Louis Cares

What's your mission?

There used to be a recruiting poster on the wall in the Google London MK which said "do cool things that matter." I think that poster really sums up one of my biggest gripes with - and personal failings in - big tech.

Tapping into our need for purpose and meaning is a powerful tool to recruit, and then motivate employees. It worked well for a time - when double digit growth was easy, and 20% time was an actual thing. It worked well because it was real. Even if you were writing ad serving code, you could feel good that the experience for the end user was going to be decidedly better than the alternative ad platforms, because it was.

This focus on mission above all else is IMO the best way to get a group of people to work together to achieve some goal. Nothing else lets you converge and move forwards as quickly when facing disagreement or interpersonal conflict. A well defined, well understood mission is the gold standard.

And that is also it's downfall. If you want to truly have the mission be the glue that keeps the team on track, it has to be well defined - which is much harder than it sounds, and it has to be well understood by everyone who is contributing to it. Every time you encounter a difference in understanding of the mission, you need to stop and reconcile this through discussion. This takes a lot of time, forever.

This works great for startups who are able to pick a simple, well-defined mission, and which have teams small enough that everyone can truly be on the same page. I'd venture that the time spent discussing the mission and keeping everyone aligned ends up being less than the time that would be required to manage conflict and disagreement the "traditional" way. Not to mention that discussing the mission is often a positive and engaging experience which boosts motivation and buy-in; the alternatives are generally a neutral or negative experience for the team.

Focusing on the mission does not work, at all, for companies with thousands of employees. I'd say it's a True Statement that by the time you have a recruiting poster on your office wall, your company is too big to truly be mission-driven. That's not to say the the company can't focus on some mission (or likely, missions) - it can - but the mission can no longer be the glue that keeps everyone moving in the same direction. By that point your business will be too complicated to sum up in a single, well-defined mission statement (and if you try, you'll get something that is useless in practise like "organise the world's information"). Even if you do manage to come up with a well-defined mission, it'll be impossible to ensure that your thousands of employees truly share the same understanding of it.

Big companies are not stupid of course, and they know this. It's why job ladders and performance reviews are a thing. "do some things that might get you promoted" is not a very catchy recruitment slogan though. And this is where the dissonance starts.

The layoffs shattered what was left of the illusion, but for a long time there was a somewhat disingenuous duality to the way big tech companies were run. All the words were about being "Googley", putting the user first, having enough community contributions, etc. All the incentives were about putting yourself first. That is your true mission: get promoted.

Those like me who were naive enough to believe the words, saw the incentives set up by levels and promo as a bug - a necessary and inefficient overhead, but something that should be secondary to the mission.
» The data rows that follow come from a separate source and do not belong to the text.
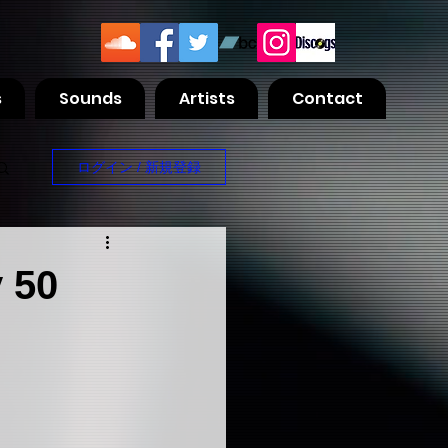
s
Sounds
Artists
Contact
ログイン / 新規登録
 50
Those who did well saw through the words to what was actually being asked of them, and worked the system. And they were right to do so.

Whether the company was focused on generating shareholder value or a specific mission-based outcome, to try and act in the company's best interests was wildly naive. It was behaviour that was in many ways encouraged, but in practise, simply wrong. In retrospect, the thought that a single person could even be capable of understanding the intricacies of such a company's objectives, let alone effectively prioritise their work against them, seems embarrassingly naive.
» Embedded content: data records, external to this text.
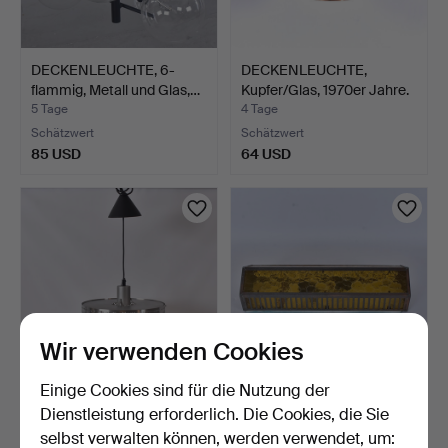
DECKENLEUCHTE, 6-
DECKENLEUCHTE,
flammig, Metall und Glas,…
Kupfer/Glas, 1970er Jahre.
5 Tage
4 Tage
Schätzwert
Schätzwert
85 USD
64 USD
Wir verwenden Cookies
Einige Cookies sind für die Nutzung der
DECKENLEUCHTE, Metall,
DECKENLEUCHTE, Metall
Dienstleistung erforderlich. Die Cookies, die Sie
20. Jahrhundert.
und Glas, 20. Jh.
selbst verwalten können, werden verwendet, um:
6 Tage
6 Tage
"Put the user first!" they said, so I complained when we objectively (I had receipts!) were not. Wrong. "Do no evil!" they said, so I was indignant when we broke out every trick in the book to optimise acceptance of new T&Cs (without drawing attention to the fundamental changes to user privacy!). Wrong.

It was only during a conversation with one of the HR team who worked on the perf system that all of this finally dawned on me. The levels, promotions, equity refreshes, all of it, was exactly what the company wanted me to focus on. It's what they expected me to focus on. Pulling those incentive levers was how they steered the thousands-strong teams that the company was made of. The aspirational mission stuff was left over from the company's previous life. It still helped to get people through the door so nobody had cleaned it up.

That duality is what I struggled with. In fantasy mission-driven land, I was indignant that peers got promoted for projects that delivered questionable value to users or the company. Once I'd graduated to reality, I was irked by what I perceived as dishonesty in how the company spoke to it's employees.

Ultimately though, the reason I left is that I need to care about the mission. I'm lucky enough to not have to worry about the bottom segments of Maslow's hierarchy, and the only mission truly on offer in big tech - more stock, more reports, level++ - is not one that ever motivated me.

So why am I writing this now? Well, honestly, putting these aspirational missions first hasn't got me very far - either personally, or in achieving the purported goals of those missions. Meanwhile, the number of peers and ex-colleagues who chose the career mission - and whose comp is ticking over into 7 digits - is only increasing.

Anyway, I thought that now - as I make the same decision again - would be a good time to remind myself of what I truly value: working as part of a well-aligned team, with a mission to create value for someone other than us.